What you will do: Reproduce the entries shown below only from the line with "staining of normal" down to the line with "stained with a", keeping both end lines and copying each one exactly.

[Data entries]
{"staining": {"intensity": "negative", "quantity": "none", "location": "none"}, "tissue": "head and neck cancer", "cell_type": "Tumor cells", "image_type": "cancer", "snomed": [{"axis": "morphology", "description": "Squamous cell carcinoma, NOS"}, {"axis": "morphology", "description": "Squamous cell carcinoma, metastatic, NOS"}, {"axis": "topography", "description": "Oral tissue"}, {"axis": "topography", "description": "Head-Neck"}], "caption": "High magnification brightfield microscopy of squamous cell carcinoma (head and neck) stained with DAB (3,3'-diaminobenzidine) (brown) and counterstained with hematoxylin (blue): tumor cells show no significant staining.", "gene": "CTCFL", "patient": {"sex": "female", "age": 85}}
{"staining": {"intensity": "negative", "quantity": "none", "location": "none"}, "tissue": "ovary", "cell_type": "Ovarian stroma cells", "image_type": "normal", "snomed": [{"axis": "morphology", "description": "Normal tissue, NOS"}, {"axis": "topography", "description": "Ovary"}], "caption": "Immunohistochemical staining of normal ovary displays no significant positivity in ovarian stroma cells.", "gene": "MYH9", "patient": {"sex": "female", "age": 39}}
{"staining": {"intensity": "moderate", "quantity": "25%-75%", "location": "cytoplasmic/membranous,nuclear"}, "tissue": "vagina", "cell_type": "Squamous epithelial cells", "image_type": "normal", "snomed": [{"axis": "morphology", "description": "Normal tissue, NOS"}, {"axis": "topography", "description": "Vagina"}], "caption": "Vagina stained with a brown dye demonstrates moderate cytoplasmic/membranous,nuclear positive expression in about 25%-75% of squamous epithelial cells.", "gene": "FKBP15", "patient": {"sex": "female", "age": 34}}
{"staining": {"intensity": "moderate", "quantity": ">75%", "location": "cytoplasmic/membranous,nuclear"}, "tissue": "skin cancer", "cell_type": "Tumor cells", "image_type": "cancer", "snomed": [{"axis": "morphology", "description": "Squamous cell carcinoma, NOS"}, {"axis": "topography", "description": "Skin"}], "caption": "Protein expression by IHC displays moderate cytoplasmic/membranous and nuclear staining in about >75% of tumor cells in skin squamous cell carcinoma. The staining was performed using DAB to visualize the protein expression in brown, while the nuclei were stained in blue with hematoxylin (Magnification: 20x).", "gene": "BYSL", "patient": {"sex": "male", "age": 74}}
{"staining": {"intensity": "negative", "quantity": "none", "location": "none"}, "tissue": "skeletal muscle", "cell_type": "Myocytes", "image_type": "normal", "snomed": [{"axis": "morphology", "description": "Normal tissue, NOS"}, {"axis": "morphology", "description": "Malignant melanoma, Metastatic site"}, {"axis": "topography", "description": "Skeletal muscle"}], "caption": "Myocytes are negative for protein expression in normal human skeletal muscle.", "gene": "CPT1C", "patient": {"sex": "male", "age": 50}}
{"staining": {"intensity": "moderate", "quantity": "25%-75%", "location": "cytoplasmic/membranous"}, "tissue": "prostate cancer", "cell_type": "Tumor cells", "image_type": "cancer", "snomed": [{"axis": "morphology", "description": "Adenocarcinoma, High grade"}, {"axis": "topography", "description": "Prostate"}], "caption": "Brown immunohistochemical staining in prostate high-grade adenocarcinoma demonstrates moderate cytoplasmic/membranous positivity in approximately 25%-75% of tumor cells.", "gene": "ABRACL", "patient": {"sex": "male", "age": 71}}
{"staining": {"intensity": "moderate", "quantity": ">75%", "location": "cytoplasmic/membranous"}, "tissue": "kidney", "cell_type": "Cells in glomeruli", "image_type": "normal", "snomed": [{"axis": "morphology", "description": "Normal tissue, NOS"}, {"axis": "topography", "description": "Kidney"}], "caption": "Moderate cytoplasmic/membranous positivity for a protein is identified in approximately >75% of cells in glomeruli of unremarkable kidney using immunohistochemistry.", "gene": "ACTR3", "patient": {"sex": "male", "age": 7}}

Exercise response:
{"staining": {"intensity": "negative", "quantity": "none", "location": "none"}, "tissue": "ovary", "cell_type": "Ovarian stroma cells", "image_type": "normal", "snomed": [{"axis": "morphology", "description": "Normal tissue, NOS"}, {"axis": "topography", "description": "Ovary"}], "caption": "Immunohistochemical staining of normal ovary displays no significant positivity in ovarian stroma cells.", "gene": "MYH9", "patient": {"sex": "female", "age": 39}}
{"staining": {"intensity": "moderate", "quantity": "25%-75%", "location": "cytoplasmic/membranous,nuclear"}, "tissue": "vagina", "cell_type": "Squamous epithelial cells", "image_type": "normal", "snomed": [{"axis": "morphology", "description": "Normal tissue, NOS"}, {"axis": "topography", "description": "Vagina"}], "caption": "Vagina stained with a brown dye demonstrates moderate cytoplasmic/membranous,nuclear positive expression in about 25%-75% of squamous epithelial cells.", "gene": "FKBP15", "patient": {"sex": "female", "age": 34}}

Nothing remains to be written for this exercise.